3 nov 2014

Madrid.



Echo de menos vagar –quizás contigo- de madrugada por las calles de Madrid. Recorrer la ciudad a una distancia prudencial –de ti, no vayan a pensar-, adentrándome en lo más profundo de los sueños que se esconden entre sus múltiples luces de neón mientras algunos inocentes suponen dormida a la siempre insomne capital. Contemplar de lejos el reflejo de su juego de colores en constante ebullición, como si de un millón de diodos colocados al azar se tratase su interminable horizonte boreal. Y quién sabe si ya puestos, arrancarte sonrisas y exabruptos cariñosos con sobornos altruistas de mirada al mismo tiempo.

Echo de menos esos ojos incrédulos con que te mira de noche ciega la ciudad, y esa duda constante que le asalta al municipio cuando atraviesas impertérrito una calle con nombre de mujer, como si nada. Escuchar el sonido quebradizo de sirenas que corren de acá para allá, que buscan un silencio que no existe en Madrid, una vía de servicio que permita descansar de la vorágine de esta ciudad tuya sin ti. Una estación de metro que disfrazada de avenida principal divida la ciudad en dos y nos asigne a cada uno una mitad; y un salvoconducto de contrabando que nos permita cruzar al otro lado los domingos por la tarde. 

Echo de menos el cuerpo del pecado caminando con tacones por la calle Jorge Juan con el único incentivo de la prisa, que descansa de repente y sin pensarlo, observando fugaz el cielo inexistente –a veces- en esta ciudad de corazón frenético.
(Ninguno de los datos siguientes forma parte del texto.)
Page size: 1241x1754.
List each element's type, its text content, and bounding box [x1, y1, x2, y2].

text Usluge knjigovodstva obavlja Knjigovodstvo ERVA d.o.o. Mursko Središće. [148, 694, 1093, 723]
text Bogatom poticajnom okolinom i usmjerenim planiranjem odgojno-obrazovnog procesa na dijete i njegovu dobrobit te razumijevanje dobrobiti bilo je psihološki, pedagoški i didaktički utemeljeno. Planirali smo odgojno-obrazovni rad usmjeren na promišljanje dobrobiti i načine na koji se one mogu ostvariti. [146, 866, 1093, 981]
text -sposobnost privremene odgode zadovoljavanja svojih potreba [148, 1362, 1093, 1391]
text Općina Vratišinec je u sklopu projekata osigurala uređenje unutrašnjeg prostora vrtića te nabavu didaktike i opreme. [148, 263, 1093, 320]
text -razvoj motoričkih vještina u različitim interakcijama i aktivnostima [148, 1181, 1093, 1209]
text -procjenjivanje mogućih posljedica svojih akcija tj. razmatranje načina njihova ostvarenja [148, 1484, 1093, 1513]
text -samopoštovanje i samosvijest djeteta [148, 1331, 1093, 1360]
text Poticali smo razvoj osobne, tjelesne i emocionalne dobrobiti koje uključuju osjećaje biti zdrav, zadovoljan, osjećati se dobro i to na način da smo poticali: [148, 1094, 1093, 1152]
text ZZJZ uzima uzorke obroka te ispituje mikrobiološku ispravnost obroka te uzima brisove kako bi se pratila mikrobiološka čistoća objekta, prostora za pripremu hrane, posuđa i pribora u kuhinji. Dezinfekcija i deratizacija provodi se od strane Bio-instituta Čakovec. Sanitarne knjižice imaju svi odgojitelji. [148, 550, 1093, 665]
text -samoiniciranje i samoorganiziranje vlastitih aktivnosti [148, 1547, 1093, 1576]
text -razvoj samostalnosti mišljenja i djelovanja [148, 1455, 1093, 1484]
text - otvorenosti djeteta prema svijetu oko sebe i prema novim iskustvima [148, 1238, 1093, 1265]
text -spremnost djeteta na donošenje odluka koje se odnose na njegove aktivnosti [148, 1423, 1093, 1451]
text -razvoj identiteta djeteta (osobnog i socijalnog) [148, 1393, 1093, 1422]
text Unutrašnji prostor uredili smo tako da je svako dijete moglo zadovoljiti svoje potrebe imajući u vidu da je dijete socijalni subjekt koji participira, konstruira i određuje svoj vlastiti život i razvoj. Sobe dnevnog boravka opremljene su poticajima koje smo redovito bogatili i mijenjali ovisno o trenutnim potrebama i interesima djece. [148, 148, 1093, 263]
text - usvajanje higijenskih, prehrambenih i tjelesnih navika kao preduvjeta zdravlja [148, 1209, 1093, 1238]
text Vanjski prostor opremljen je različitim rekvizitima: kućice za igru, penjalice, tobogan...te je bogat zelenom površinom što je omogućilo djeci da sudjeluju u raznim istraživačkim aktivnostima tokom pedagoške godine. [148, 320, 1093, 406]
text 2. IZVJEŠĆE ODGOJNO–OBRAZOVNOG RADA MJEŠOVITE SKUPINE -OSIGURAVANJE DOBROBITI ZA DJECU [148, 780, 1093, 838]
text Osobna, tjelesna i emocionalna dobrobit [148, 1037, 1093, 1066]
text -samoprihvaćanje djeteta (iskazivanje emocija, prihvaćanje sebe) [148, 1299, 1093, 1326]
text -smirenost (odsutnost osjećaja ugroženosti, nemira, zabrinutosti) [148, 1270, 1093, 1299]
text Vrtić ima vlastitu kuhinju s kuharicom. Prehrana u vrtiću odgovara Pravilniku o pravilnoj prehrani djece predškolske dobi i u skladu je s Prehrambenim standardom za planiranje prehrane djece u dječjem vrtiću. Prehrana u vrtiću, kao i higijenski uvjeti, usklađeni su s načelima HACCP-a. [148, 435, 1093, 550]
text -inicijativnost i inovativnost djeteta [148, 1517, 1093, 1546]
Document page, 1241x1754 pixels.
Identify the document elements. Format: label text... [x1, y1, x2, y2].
Blandir una espada de mentira y retar a un duelo a vida o muerte al Madrid más conocido de día, como quien se bate impertinente en una guerra contra la desorientación. Bajar caminando la Gran Vía con la absoluta seguridad de que ya he perdido el metro, otra vez. Y quizás, en uno de esos pasos indolentes, levantar la cabeza y encontrarte allí buscando un taxi a las seis de la mañana. 

Echo de menos, Madrid, tenerte entre mis brazos y abrazarte como si no fuese a haber mañana. Como si esta vez por fin volvieras, para quedarme allí contigo.